Photoresponsive adsorbents for CO₂ capture attract significant attention, because the variation of adsorption capacity can be tailored conveniently by light irradiation. However, all photoresponsive adsorbents reported until now capture CO₂ via physical interaction (weak sites). Thus, the selectivity of CO₂ over other gases like CH4 is low, and the variation of CO₂ adsorption capacity originates from pure structural change via isomerization of photoresponsive units. Despite great challenges, photoresponsive adsorbents for CO₂ capture based on chemical interaction (strong sites) are extremely desirable. Here, we report for the first time the construction of photoresponsive adsorbents with chemical adsorption sites for CO₂. The control of adsorption capacity is based on the interplay between active amine sites {A, [3-(methylamine)propyl]trimethoxysilane} and photoresponsive azobenzene molecules [P, 4-(3-triethoxysilylpropyl-ureido)azobenzene]. Density functional theory (DFT) calculations reveal that the negative surface potential of amines correlate with the adsorption capacity on CO₂. Upon visible light (450 nm) irradiation, trans-isomers of azobenzene are formed and interact with amines, which leads to decreased surface electrostatic potential of amines, and CO₂ can thus be adsorbed freely on exposed active sites.
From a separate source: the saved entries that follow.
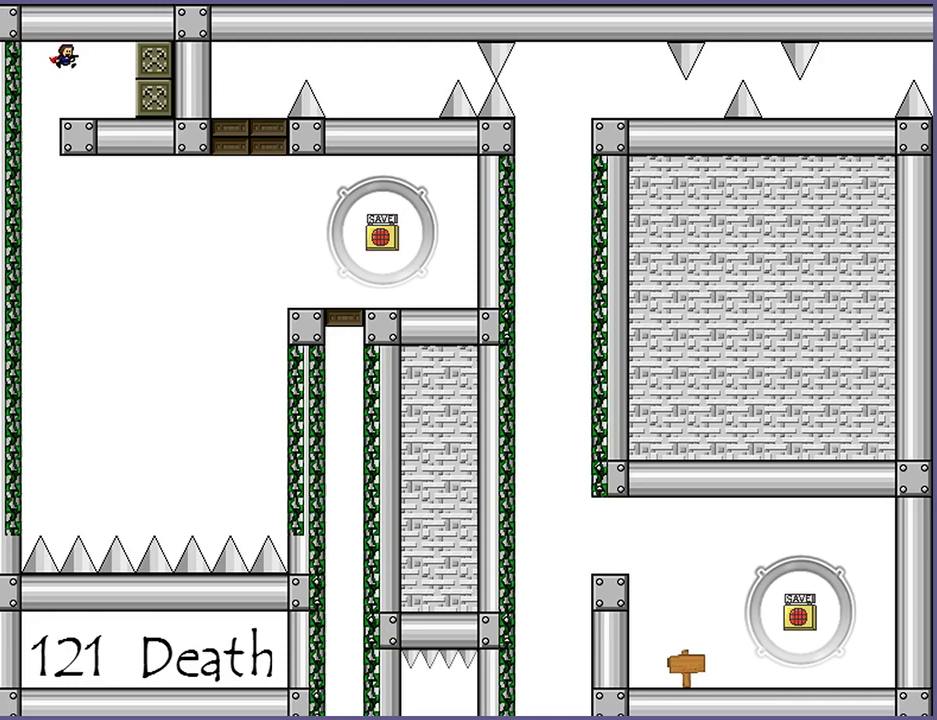
{"keys": ["left", "shift_l"], "events": [[420, "right", "up"], [440, "left", "down"]]}
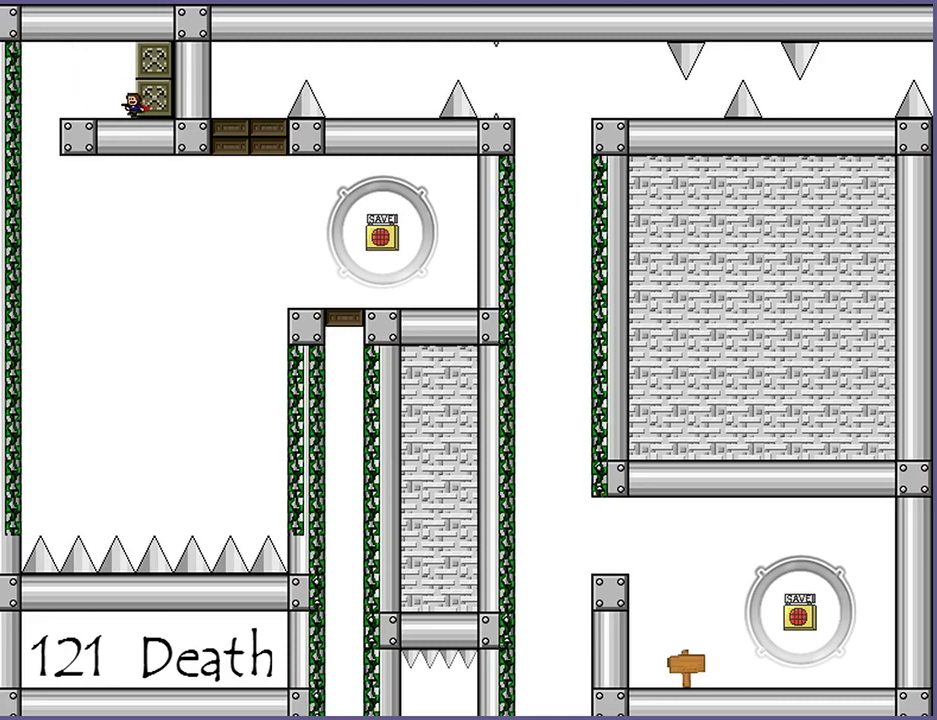
{"keys": [], "events": [[180, "left", "up"], [300, "shift_l", "up"]]}
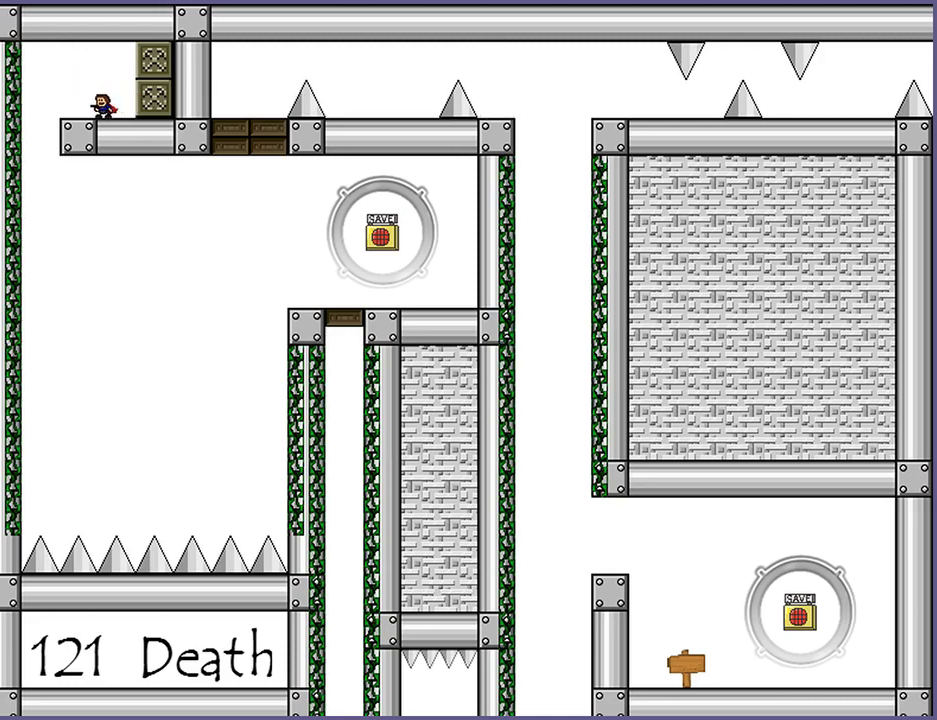
{"keys": ["left", "shift_l"], "events": [[20, "left", "down"], [40, "shift_l", "down"], [180, "left", "up"], [320, "left", "down"]]}
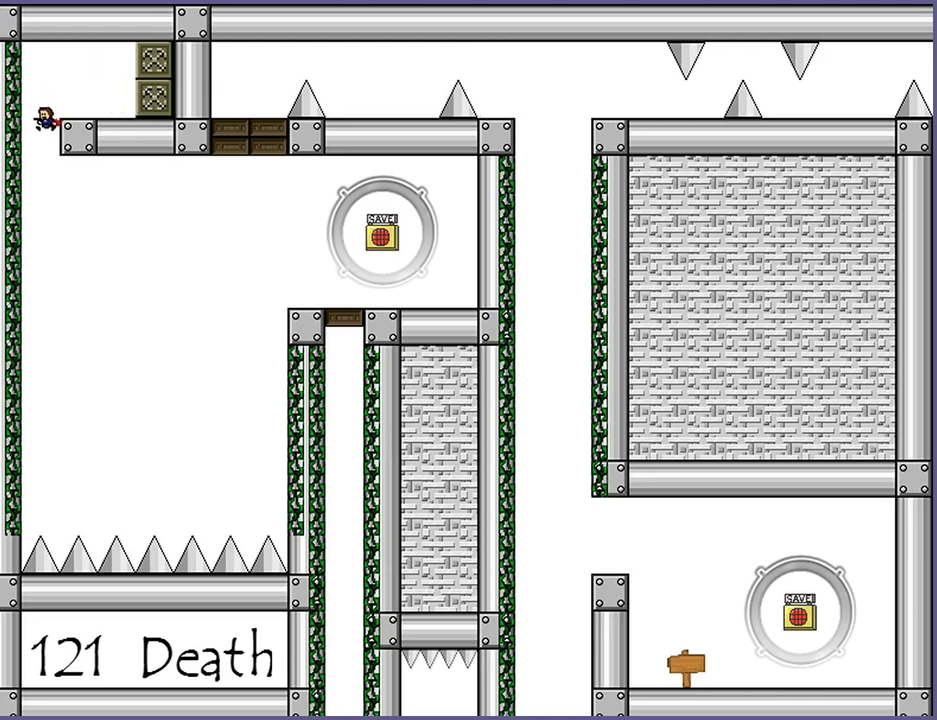
{"keys": ["right", "shift_l"], "events": [[20, "left", "up"], [320, "left", "down"], [440, "left", "up"], [480, "right", "down"]]}
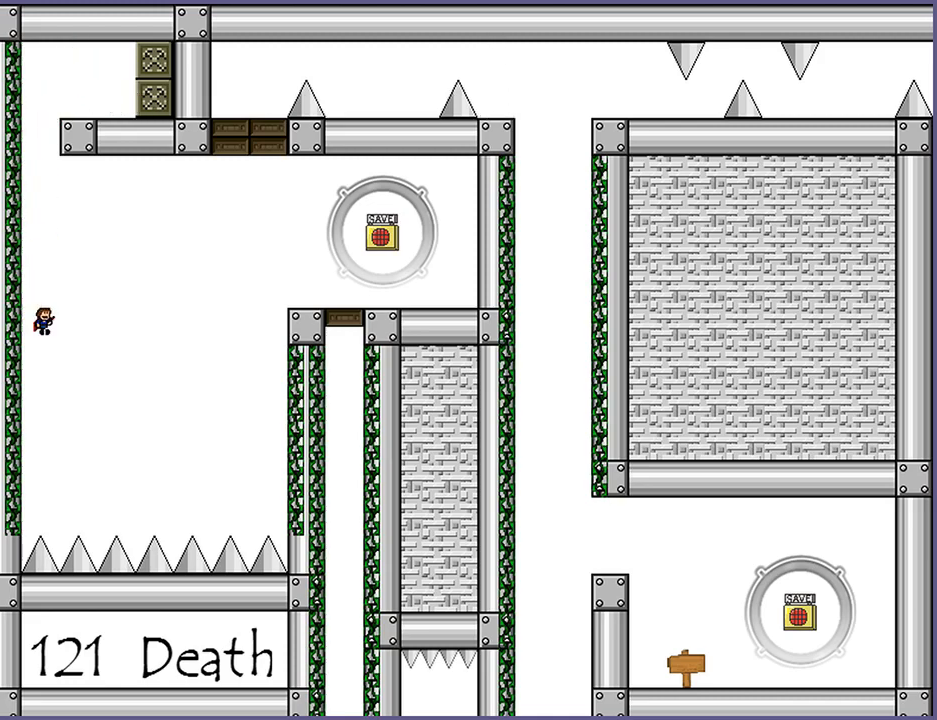
{"keys": ["right", "shift_l"], "events": []}
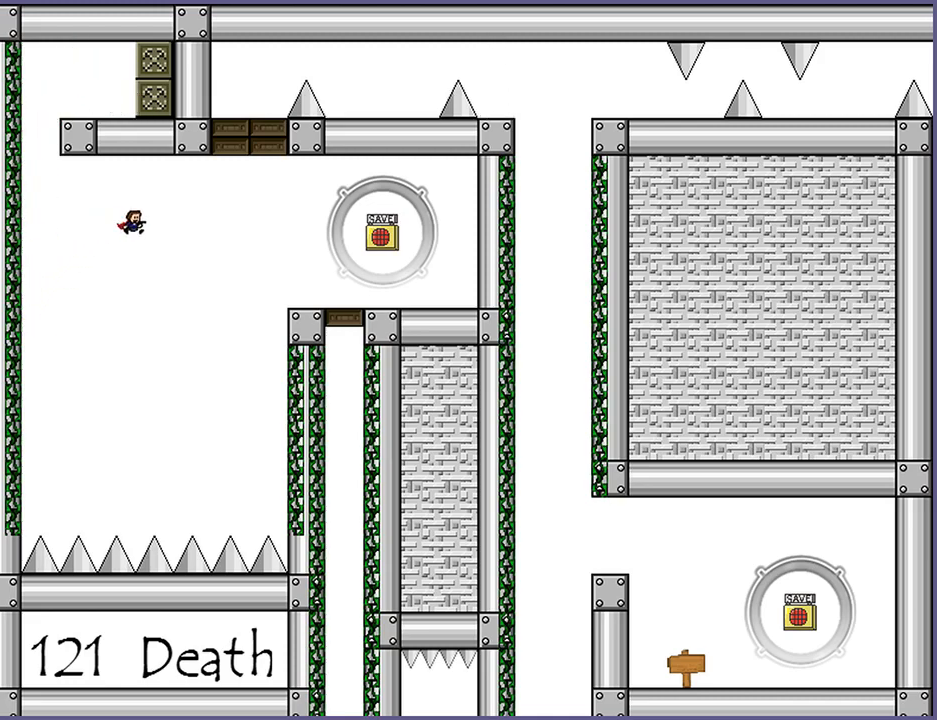
{"keys": ["right", "shift_l"], "events": [[280, "shift_l", "up"], [460, "shift_l", "down"]]}
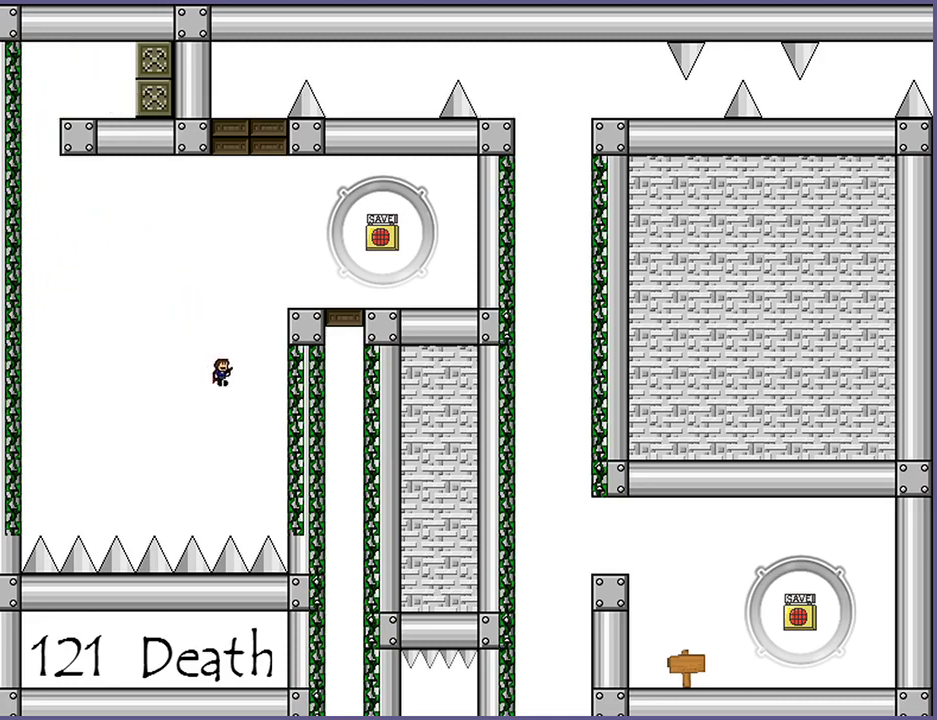
{"keys": ["right", "shift_l"], "events": []}
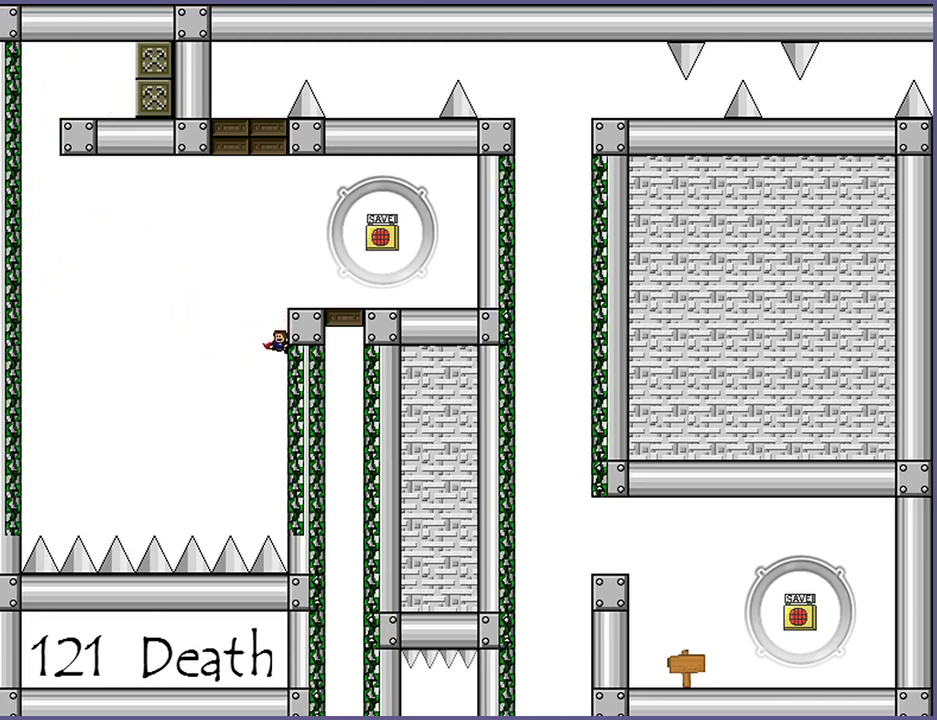
{"keys": ["shift_l"], "events": [[40, "left", "down"], [40, "right", "up"], [120, "left", "up"], [120, "right", "down"], [500, "right", "up"]]}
In contrast, ultraviolet light (365 nm) irradiation results in the isomerization of azobenzene from trans to cis conformation. The surface electrostatic potential of amines increases obviously, and the active sites are thus blocked. A maximum variation amount is obtained on the adsorbent with comparable density of A and P (0.34 group nm^-2), which confirms the interplay between amine sites and photoresponsive molecules. Because amines are specific active sites for CO₂, high selectivity of CO₂ over CH₄ is obtained, and such selectivity is tunable upon irradiation with UV-vis light. We thus demonstrate the successful control of CO₂ captured by chemical sites through the interplay between amines and azobenzene molecules, which is impossible or difficult to realize via conventional structural change caused by isomerization of photoresponsive units.